WHAT THE TASK REQUIRES. Set down, please, exactly the lines below that run from the line with "378 385 7.40" to the line with "104 39 2212", both lines included.

(RECORDS SHOWN)

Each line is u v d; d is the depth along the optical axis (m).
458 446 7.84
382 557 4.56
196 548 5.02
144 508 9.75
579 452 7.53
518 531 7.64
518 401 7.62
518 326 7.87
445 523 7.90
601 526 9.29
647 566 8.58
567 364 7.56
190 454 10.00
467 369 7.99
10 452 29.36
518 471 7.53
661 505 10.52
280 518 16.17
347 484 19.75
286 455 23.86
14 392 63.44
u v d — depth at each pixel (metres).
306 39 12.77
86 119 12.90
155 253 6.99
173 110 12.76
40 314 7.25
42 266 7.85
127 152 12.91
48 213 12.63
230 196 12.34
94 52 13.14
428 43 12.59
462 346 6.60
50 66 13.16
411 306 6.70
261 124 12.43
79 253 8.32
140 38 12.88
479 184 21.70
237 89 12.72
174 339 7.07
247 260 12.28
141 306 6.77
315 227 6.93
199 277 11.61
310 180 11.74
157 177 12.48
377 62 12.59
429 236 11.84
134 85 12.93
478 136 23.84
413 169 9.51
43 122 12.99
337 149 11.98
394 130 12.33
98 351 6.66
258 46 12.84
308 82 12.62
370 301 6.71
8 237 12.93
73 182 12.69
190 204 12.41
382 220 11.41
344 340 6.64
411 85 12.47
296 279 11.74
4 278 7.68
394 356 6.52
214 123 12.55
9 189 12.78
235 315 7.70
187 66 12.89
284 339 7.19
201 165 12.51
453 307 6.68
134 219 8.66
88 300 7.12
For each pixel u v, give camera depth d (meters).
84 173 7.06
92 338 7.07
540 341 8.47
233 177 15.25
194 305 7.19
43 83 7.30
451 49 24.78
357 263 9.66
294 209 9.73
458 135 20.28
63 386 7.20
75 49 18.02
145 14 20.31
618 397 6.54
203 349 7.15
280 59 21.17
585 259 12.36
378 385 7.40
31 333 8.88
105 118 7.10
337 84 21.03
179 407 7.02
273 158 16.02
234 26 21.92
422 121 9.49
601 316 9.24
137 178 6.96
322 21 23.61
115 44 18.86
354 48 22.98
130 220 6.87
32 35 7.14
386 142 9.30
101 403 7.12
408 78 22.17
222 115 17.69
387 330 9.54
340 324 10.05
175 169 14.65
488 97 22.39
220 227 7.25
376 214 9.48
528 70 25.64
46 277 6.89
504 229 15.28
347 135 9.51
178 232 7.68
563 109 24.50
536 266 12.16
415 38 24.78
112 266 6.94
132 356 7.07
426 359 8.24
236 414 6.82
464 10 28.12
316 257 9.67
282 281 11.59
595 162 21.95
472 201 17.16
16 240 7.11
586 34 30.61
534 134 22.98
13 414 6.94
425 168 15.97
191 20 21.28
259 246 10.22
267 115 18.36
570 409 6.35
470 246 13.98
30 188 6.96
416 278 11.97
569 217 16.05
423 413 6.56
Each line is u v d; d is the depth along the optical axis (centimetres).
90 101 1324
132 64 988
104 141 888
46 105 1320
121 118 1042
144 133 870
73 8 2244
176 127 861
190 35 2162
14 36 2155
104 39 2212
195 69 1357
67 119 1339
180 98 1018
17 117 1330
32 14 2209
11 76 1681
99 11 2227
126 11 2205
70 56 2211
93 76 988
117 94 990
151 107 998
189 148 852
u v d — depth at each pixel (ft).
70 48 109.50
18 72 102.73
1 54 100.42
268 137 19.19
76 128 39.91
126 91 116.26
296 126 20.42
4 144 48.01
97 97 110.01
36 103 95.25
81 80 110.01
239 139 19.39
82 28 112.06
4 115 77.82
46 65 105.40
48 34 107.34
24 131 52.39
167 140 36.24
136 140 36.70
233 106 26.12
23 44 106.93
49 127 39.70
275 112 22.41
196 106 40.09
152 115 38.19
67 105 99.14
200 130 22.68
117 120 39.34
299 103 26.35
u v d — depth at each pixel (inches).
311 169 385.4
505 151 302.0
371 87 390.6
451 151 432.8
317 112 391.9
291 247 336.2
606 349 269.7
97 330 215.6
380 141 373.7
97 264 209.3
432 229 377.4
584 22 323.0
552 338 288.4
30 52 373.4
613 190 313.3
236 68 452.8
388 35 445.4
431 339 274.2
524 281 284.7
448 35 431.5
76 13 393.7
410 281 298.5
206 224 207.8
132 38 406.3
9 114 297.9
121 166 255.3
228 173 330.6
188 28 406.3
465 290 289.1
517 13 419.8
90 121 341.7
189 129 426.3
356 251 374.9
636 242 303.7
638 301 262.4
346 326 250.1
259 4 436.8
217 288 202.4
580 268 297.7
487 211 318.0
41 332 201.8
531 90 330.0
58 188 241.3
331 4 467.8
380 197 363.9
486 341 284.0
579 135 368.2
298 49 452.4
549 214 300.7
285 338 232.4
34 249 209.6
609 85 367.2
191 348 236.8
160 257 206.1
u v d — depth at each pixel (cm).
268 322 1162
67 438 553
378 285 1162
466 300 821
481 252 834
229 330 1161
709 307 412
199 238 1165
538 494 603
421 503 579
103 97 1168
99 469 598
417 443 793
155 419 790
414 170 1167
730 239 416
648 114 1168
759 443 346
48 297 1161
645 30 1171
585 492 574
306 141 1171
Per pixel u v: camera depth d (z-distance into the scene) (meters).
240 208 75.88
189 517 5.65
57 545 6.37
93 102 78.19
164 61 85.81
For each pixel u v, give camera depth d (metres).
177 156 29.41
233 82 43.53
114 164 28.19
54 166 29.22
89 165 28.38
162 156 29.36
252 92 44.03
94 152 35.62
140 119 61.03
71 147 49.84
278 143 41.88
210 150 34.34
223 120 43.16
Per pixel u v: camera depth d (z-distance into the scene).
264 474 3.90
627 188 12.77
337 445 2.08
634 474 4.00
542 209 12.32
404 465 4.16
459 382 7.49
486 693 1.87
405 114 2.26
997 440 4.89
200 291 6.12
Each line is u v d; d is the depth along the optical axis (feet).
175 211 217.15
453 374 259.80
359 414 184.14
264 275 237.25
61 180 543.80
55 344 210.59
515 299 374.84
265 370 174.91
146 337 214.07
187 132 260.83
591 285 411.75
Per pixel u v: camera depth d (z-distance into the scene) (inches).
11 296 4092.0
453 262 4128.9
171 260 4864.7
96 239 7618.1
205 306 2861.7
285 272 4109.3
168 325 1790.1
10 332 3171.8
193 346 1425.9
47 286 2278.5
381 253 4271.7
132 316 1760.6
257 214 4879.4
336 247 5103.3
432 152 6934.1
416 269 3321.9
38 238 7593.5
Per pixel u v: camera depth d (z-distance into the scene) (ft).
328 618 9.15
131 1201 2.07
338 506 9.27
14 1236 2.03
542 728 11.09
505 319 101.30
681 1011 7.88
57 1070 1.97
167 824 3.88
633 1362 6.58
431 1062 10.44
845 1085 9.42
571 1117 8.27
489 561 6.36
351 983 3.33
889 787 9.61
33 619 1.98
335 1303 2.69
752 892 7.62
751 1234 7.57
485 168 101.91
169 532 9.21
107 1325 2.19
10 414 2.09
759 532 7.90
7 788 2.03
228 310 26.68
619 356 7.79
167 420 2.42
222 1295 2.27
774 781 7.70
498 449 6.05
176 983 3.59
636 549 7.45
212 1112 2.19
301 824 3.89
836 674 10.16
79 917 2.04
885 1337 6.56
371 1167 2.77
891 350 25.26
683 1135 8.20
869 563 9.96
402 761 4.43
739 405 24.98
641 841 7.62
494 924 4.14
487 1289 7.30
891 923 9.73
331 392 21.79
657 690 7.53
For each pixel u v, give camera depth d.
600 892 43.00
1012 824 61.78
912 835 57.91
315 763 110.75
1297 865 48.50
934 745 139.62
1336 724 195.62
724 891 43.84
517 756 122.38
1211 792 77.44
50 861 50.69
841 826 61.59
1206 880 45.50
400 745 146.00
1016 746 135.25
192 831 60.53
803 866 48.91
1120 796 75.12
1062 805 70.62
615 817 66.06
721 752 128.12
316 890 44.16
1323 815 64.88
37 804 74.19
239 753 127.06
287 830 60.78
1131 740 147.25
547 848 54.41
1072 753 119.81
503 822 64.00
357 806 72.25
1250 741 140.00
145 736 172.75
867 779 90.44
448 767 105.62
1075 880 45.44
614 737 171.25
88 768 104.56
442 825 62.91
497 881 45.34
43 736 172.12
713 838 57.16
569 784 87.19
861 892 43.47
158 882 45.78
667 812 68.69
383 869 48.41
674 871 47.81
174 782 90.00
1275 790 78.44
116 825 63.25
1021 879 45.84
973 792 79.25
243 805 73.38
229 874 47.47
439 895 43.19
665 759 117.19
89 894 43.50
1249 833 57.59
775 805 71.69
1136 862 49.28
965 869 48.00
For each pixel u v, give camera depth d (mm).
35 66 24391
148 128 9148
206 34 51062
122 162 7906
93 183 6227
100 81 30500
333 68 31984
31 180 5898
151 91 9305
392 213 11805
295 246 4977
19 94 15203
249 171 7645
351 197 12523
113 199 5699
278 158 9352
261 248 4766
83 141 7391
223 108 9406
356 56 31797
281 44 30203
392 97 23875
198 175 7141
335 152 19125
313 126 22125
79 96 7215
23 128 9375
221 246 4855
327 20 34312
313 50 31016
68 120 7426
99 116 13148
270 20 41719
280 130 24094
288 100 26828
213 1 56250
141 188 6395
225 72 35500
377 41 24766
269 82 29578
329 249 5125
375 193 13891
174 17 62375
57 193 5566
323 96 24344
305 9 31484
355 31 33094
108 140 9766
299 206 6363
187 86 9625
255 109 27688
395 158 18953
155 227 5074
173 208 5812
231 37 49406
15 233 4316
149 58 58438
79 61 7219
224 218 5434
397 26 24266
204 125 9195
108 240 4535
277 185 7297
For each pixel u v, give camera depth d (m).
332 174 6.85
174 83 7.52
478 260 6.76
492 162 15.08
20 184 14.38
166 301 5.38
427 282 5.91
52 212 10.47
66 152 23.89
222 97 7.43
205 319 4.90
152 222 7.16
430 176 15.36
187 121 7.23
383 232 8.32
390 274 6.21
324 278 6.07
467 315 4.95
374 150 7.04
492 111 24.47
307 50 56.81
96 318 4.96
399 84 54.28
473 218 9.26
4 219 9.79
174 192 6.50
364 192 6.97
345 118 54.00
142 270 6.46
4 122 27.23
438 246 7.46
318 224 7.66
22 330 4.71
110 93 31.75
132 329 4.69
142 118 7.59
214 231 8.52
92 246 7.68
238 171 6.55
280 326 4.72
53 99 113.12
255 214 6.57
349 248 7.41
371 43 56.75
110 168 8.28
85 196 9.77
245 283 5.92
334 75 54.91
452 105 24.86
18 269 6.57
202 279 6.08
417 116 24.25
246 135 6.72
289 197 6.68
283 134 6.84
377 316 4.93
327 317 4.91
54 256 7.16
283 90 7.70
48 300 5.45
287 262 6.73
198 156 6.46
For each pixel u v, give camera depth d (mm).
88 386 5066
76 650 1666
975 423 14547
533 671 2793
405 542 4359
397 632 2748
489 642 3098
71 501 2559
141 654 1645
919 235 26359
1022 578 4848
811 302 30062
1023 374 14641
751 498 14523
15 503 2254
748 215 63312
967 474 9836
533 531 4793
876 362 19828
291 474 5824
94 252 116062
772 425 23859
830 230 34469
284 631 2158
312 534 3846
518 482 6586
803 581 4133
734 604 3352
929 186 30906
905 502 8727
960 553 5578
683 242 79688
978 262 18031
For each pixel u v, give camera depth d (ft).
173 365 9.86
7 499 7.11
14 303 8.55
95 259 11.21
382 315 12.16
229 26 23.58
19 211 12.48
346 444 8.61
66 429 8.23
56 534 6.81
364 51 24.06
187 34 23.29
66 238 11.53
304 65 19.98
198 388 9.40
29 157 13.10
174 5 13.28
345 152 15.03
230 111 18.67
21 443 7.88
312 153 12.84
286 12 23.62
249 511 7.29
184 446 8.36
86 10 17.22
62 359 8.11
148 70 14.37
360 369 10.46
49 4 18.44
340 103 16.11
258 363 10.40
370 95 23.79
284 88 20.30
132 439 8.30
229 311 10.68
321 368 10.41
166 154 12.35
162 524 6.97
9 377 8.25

(End RECORDS SHOWN)

ANSWER SECTION.
378 385 7.40
31 333 8.88
105 118 7.10
337 84 21.03
179 407 7.02
273 158 16.02
234 26 21.92
422 121 9.49
601 316 9.24
137 178 6.96
322 21 23.61
115 44 18.86
354 48 22.98
130 220 6.87
32 35 7.14
386 142 9.30
101 403 7.12
408 78 22.17
222 115 17.69
387 330 9.54
340 324 10.05
175 169 14.65
488 97 22.39
220 227 7.25
376 214 9.48
528 70 25.64
46 277 6.89
504 229 15.28
347 135 9.51
178 232 7.68
563 109 24.50
536 266 12.16
415 38 24.78
112 266 6.94
132 356 7.07
426 359 8.24
236 414 6.82
464 10 28.12
316 257 9.67
282 281 11.59
595 162 21.95
472 201 17.16
16 240 7.11
586 34 30.61
534 134 22.98
13 414 6.94
425 168 15.97
191 20 21.28
259 246 10.22
267 115 18.36
570 409 6.35
470 246 13.98
30 188 6.96
416 278 11.97
569 217 16.05
423 413 6.56
Each line is u v d; d is the depth along the optical axis (centimetres).
90 101 1324
132 64 988
104 141 888
46 105 1320
121 118 1042
144 133 870
73 8 2244
176 127 861
190 35 2162
14 36 2155
104 39 2212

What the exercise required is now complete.